--- begin AVAILABLE DATA ---
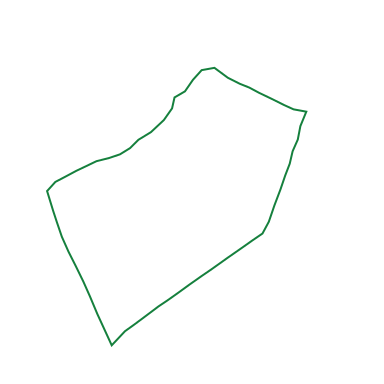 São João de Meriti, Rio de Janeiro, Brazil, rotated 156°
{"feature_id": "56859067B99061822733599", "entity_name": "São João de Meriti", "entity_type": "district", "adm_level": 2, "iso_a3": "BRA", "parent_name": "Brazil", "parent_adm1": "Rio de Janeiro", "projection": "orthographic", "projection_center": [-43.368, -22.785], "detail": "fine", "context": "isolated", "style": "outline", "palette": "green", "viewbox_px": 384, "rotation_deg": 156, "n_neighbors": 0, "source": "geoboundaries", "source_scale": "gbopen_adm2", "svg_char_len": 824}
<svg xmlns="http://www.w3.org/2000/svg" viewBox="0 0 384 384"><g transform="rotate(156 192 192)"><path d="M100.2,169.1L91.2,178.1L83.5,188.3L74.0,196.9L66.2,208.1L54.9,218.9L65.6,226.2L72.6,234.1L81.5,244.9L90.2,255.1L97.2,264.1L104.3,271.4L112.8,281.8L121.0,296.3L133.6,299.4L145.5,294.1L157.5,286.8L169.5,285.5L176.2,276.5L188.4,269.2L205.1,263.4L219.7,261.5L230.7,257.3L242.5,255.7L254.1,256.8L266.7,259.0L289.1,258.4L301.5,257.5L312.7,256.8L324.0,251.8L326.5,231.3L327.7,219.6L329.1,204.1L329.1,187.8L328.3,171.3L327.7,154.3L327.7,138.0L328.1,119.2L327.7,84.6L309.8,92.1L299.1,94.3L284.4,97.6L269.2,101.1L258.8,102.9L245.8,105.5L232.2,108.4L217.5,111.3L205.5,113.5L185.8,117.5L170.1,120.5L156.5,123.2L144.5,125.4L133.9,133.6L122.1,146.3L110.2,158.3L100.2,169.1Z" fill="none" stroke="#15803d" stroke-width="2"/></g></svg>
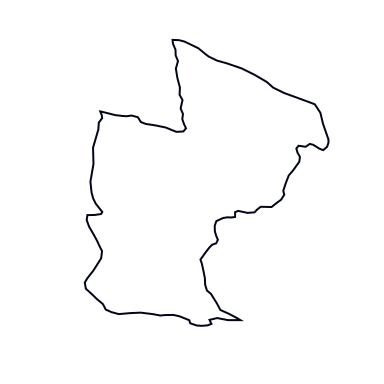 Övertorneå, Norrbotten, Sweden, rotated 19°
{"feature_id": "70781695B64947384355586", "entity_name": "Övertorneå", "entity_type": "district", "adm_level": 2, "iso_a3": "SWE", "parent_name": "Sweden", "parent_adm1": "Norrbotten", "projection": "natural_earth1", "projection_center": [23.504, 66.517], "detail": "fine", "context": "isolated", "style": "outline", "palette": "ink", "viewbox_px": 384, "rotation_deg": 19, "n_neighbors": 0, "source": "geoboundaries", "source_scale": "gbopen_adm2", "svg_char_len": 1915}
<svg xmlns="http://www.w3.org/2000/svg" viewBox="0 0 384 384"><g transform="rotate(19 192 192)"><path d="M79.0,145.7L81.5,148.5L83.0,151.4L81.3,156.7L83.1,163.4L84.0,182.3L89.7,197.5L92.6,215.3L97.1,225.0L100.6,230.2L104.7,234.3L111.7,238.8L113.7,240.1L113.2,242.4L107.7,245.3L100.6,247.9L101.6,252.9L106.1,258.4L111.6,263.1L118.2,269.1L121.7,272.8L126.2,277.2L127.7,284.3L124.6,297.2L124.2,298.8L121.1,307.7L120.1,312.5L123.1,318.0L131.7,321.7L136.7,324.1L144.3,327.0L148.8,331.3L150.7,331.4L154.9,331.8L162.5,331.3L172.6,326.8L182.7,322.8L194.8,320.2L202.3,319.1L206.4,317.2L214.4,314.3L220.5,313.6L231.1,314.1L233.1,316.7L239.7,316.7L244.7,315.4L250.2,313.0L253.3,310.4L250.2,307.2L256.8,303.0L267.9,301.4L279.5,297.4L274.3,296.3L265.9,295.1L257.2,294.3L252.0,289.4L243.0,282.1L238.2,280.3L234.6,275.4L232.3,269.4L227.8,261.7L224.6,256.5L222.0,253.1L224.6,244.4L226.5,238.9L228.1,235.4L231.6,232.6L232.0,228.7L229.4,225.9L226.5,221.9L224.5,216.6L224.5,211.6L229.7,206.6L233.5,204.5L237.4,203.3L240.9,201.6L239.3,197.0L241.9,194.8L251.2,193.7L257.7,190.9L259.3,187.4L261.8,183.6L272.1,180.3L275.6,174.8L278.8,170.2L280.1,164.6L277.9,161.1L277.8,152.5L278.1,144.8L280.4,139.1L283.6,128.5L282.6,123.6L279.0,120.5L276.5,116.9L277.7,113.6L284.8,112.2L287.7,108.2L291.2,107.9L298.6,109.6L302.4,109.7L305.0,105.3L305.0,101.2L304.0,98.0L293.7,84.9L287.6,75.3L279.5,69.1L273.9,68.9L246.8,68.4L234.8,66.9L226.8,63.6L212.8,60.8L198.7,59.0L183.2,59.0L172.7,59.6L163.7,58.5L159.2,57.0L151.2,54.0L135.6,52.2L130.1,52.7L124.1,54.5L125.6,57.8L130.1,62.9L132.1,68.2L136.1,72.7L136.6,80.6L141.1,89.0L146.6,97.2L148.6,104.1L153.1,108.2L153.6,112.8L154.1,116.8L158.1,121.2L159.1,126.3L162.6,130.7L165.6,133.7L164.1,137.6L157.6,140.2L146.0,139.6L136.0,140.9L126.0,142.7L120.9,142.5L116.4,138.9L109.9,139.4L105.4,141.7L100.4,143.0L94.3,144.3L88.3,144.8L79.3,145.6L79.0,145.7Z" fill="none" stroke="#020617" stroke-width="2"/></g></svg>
--- end AVAILABLE DATA ---
WRITTEN REQUEST :: Output the lines above as a JSON list of strings, one string per line, with blank lines dropped. Leave the pictures out of your answer.

CORRECT ANSWER ::
[
  " São João de Meriti, Rio de Janeiro, Brazil, rotated 156°",
  "{\"feature_id\": \"56859067B99061822733599\", \"entity_name\": \"São João de Meriti\", \"entity_type\": \"district\", \"adm_level\": 2, \"iso_a3\": \"BRA\", \"parent_name\": \"Brazil\", \"parent_adm1\": \"Rio de Janeiro\", \"projection\": \"orthographic\", \"projection_center\": [-43.368, -22.785], \"detail\": \"fine\", \"context\": \"isolated\", \"style\": \"outline\", \"palette\": \"green\", \"viewbox_px\": 384, \"rotation_deg\": 156, \"n_neighbors\": 0, \"source\": \"geoboundaries\", \"source_scale\": \"gbopen_adm2\", \"svg_char_len\": 824}",
  "<svg xmlns=\"http://www.w3.org/2000/svg\" viewBox=\"0 0 384 384\"><g transform=\"rotate(156 192 192)\"><path d=\"M100.2,169.1L91.2,178.1L83.5,188.3L74.0,196.9L66.2,208.1L54.9,218.9L65.6,226.2L72.6,234.1L81.5,244.9L90.2,255.1L97.2,264.1L104.3,271.4L112.8,281.8L121.0,296.3L133.6,299.4L145.5,294.1L157.5,286.8L169.5,285.5L176.2,276.5L188.4,269.2L205.1,263.4L219.7,261.5L230.7,257.3L242.5,255.7L254.1,256.8L266.7,259.0L289.1,258.4L301.5,257.5L312.7,256.8L324.0,251.8L326.5,231.3L327.7,219.6L329.1,204.1L329.1,187.8L328.3,171.3L327.7,154.3L327.7,138.0L328.1,119.2L327.7,84.6L309.8,92.1L299.1,94.3L284.4,97.6L269.2,101.1L258.8,102.9L245.8,105.5L232.2,108.4L217.5,111.3L205.5,113.5L185.8,117.5L170.1,120.5L156.5,123.2L144.5,125.4L133.9,133.6L122.1,146.3L110.2,158.3L100.2,169.1Z\" fill=\"none\" stroke=\"#15803d\" stroke-width=\"2\"/></g></svg>",
  " Övertorneå, Norrbotten, Sweden, rotated 19°",
  "{\"feature_id\": \"70781695B64947384355586\", \"entity_name\": \"Övertorneå\", \"entity_type\": \"district\", \"adm_level\": 2, \"iso_a3\": \"SWE\", \"parent_name\": \"Sweden\", \"parent_adm1\": \"Norrbotten\", \"projection\": \"natural_earth1\", \"projection_center\": [23.504, 66.517], \"detail\": \"fine\", \"context\": \"isolated\", \"style\": \"outline\", \"palette\": \"ink\", \"viewbox_px\": 384, \"rotation_deg\": 19, \"n_neighbors\": 0, \"source\": \"geoboundaries\", \"source_scale\": \"gbopen_adm2\", \"svg_char_len\": 1915}",
  "<svg xmlns=\"http://www.w3.org/2000/svg\" viewBox=\"0 0 384 384\"><g transform=\"rotate(19 192 192)\"><path d=\"M79.0,145.7L81.5,148.5L83.0,151.4L81.3,156.7L83.1,163.4L84.0,182.3L89.7,197.5L92.6,215.3L97.1,225.0L100.6,230.2L104.7,234.3L111.7,238.8L113.7,240.1L113.2,242.4L107.7,245.3L100.6,247.9L101.6,252.9L106.1,258.4L111.6,263.1L118.2,269.1L121.7,272.8L126.2,277.2L127.7,284.3L124.6,297.2L124.2,298.8L121.1,307.7L120.1,312.5L123.1,318.0L131.7,321.7L136.7,324.1L144.3,327.0L148.8,331.3L150.7,331.4L154.9,331.8L162.5,331.3L172.6,326.8L182.7,322.8L194.8,320.2L202.3,319.1L206.4,317.2L214.4,314.3L220.5,313.6L231.1,314.1L233.1,316.7L239.7,316.7L244.7,315.4L250.2,313.0L253.3,310.4L250.2,307.2L256.8,303.0L267.9,301.4L279.5,297.4L274.3,296.3L265.9,295.1L257.2,294.3L252.0,289.4L243.0,282.1L238.2,280.3L234.6,275.4L232.3,269.4L227.8,261.7L224.6,256.5L222.0,253.1L224.6,244.4L226.5,238.9L228.1,235.4L231.6,232.6L232.0,228.7L229.4,225.9L226.5,221.9L224.5,216.6L224.5,211.6L229.7,206.6L233.5,204.5L237.4,203.3L240.9,201.6L239.3,197.0L241.9,194.8L251.2,193.7L257.7,190.9L259.3,187.4L261.8,183.6L272.1,180.3L275.6,174.8L278.8,170.2L280.1,164.6L277.9,161.1L277.8,152.5L278.1,144.8L280.4,139.1L283.6,128.5L282.6,123.6L279.0,120.5L276.5,116.9L277.7,113.6L284.8,112.2L287.7,108.2L291.2,107.9L298.6,109.6L302.4,109.7L305.0,105.3L305.0,101.2L304.0,98.0L293.7,84.9L287.6,75.3L279.5,69.1L273.9,68.9L246.8,68.4L234.8,66.9L226.8,63.6L212.8,60.8L198.7,59.0L183.2,59.0L172.7,59.6L163.7,58.5L159.2,57.0L151.2,54.0L135.6,52.2L130.1,52.7L124.1,54.5L125.6,57.8L130.1,62.9L132.1,68.2L136.1,72.7L136.6,80.6L141.1,89.0L146.6,97.2L148.6,104.1L153.1,108.2L153.6,112.8L154.1,116.8L158.1,121.2L159.1,126.3L162.6,130.7L165.6,133.7L164.1,137.6L157.6,140.2L146.0,139.6L136.0,140.9L126.0,142.7L120.9,142.5L116.4,138.9L109.9,139.4L105.4,141.7L100.4,143.0L94.3,144.3L88.3,144.8L79.3,145.6L79.0,145.7Z\" fill=\"none\" stroke=\"#020617\" stroke-width=\"2\"/></g></svg>"
]